Exercise requirements:
• A. In the Open MPI passage, what are the sources from which MCA parameters can be set?
• B. Transcribe everything in the Open MPI passage from "How do I find" down to "and their value?".

Source passage:
• • • •
How do I find out what MCA parameters are being seen/used by my job?
--------------------------------------------------------------------

MCA parameters are the "life's blood" of Open MPI. MCA parameters are
used to control both detailed and large-scale behavior of Open MPI and
are present throughout the code base.

This raises an important question: since MCA parameters can be set from a
file, the environment, the command line, and even internally within Open MPI,
how do I actually know what MCA params my job is seeing, and their value?

One way, of course, is to use the ``ompi_info`` command, which is
documented elsewhere (you can use ``man ompi_info``, or ``ompi_info
--help`` to get more info on this command). However, this still
doesn't fully answer the question since ``ompi_info`` isn't an MPI
process.
• • • •
Given information:
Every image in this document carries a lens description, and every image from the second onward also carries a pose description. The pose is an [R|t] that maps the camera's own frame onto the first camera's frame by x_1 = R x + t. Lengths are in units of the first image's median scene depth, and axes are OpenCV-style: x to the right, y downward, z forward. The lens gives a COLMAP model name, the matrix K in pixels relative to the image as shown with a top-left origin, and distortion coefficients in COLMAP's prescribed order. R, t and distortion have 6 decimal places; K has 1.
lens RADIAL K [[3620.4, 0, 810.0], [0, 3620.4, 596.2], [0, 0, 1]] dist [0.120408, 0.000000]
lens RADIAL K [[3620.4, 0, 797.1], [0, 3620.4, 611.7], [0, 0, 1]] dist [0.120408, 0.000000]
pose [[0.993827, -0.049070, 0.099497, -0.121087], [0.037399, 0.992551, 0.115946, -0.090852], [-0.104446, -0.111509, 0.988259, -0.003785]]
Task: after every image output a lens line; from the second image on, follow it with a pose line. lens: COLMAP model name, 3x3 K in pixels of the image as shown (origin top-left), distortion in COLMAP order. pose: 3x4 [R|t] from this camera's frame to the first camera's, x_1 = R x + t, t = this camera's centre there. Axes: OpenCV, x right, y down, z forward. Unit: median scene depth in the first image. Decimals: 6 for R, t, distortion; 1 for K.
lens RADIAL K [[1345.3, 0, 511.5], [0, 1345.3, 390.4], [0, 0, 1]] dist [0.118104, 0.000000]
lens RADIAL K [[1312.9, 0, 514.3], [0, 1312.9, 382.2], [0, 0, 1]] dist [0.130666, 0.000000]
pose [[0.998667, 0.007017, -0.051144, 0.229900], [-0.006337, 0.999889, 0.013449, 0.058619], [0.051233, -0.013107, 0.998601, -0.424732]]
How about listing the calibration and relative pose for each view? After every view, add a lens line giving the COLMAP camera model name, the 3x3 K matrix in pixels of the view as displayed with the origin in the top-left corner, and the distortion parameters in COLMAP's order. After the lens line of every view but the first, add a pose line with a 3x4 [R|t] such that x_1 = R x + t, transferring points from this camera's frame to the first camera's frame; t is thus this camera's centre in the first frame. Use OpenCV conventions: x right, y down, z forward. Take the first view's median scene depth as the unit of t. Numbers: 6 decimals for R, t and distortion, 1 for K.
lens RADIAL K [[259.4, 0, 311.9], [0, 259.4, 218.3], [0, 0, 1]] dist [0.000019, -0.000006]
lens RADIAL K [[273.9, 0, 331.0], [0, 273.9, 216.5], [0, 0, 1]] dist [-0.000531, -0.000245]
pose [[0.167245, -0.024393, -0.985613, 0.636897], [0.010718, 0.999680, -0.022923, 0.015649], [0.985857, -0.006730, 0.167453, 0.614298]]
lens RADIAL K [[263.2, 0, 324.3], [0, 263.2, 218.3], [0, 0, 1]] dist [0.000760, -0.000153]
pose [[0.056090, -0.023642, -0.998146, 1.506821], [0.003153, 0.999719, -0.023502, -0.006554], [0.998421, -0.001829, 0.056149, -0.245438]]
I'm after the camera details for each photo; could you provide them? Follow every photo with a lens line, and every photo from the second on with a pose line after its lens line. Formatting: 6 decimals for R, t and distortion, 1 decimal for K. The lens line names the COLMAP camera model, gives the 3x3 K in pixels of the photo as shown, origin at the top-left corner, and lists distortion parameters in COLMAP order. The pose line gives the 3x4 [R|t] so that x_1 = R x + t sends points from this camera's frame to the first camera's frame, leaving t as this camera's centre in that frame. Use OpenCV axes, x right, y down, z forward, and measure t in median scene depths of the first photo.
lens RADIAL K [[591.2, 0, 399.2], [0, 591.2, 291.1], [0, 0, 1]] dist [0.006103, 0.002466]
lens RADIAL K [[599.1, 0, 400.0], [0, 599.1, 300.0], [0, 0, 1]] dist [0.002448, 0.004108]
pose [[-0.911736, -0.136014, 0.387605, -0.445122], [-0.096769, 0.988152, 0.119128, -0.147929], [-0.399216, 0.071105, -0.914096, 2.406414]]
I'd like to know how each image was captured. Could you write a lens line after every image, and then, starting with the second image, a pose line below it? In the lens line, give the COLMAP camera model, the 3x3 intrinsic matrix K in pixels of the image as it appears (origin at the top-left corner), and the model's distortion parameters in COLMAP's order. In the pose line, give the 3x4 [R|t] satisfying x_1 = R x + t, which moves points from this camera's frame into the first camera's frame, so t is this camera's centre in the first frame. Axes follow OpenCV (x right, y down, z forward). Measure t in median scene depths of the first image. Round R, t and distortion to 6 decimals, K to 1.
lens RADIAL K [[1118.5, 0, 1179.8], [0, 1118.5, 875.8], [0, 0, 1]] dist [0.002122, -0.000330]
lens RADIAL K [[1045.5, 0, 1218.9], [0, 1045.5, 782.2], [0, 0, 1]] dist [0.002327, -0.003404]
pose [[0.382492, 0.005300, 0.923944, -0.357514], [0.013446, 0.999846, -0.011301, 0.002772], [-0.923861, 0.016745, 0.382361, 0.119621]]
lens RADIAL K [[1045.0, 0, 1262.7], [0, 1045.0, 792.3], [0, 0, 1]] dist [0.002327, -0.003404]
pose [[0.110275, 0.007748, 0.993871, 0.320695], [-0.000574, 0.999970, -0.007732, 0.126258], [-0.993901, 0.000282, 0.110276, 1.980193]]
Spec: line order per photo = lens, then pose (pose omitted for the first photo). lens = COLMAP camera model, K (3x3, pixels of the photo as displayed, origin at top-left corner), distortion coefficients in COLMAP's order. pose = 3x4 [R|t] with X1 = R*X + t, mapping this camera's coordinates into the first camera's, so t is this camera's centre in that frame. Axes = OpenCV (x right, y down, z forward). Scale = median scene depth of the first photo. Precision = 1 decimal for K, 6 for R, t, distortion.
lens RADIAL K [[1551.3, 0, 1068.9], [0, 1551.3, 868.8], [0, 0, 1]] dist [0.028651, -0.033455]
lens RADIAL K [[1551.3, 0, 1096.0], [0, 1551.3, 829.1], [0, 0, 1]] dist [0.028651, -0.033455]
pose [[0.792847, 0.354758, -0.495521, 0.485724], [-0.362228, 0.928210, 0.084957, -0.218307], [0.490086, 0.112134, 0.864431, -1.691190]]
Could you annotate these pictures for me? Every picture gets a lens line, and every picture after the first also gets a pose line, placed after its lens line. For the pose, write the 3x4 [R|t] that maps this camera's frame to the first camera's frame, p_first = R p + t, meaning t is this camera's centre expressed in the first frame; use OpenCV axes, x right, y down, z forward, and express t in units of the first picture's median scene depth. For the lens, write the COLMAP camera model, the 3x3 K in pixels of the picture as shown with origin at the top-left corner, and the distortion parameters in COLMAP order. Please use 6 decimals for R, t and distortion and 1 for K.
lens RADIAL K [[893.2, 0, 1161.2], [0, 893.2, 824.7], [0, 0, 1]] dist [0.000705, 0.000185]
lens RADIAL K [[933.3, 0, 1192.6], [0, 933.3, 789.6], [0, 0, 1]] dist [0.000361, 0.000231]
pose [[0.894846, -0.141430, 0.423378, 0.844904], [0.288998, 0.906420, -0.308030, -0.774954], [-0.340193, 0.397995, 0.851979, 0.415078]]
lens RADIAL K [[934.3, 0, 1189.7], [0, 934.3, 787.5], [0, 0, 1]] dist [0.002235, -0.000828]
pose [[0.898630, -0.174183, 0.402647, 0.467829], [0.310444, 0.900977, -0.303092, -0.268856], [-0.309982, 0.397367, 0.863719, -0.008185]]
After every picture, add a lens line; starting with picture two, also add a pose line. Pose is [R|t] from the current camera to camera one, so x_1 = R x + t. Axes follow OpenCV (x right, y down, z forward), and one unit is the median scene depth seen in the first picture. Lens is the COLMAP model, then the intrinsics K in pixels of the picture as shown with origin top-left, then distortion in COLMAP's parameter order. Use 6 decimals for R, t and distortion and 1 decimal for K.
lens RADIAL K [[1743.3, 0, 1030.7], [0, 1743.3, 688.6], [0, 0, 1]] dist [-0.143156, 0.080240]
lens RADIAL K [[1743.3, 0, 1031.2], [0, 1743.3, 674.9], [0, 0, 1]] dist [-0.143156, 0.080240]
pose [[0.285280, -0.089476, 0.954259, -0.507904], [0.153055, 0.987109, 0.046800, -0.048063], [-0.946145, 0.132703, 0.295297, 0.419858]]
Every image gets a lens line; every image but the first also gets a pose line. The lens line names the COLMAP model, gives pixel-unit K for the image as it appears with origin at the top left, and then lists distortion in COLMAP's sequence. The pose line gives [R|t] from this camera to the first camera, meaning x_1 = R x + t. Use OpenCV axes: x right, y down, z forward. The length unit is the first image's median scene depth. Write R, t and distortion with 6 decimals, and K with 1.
• • • •
Answers to the exercise:
• A. They can be set from a file, the environment, the command line, and internally within Open MPI.

• B.
How do I find out what MCA parameters are being seen/used by my job?
--------------------------------------------------------------------

MCA parameters are the "life's blood" of Open MPI. MCA parameters are
used to control both detailed and large-scale behavior of Open MPI and
are present throughout the code base.

This raises an important question: since MCA parameters can be set from a
file, the environment, the command line, and even internally within Open MPI,
how do I actually know what MCA params my job is seeing, and their value?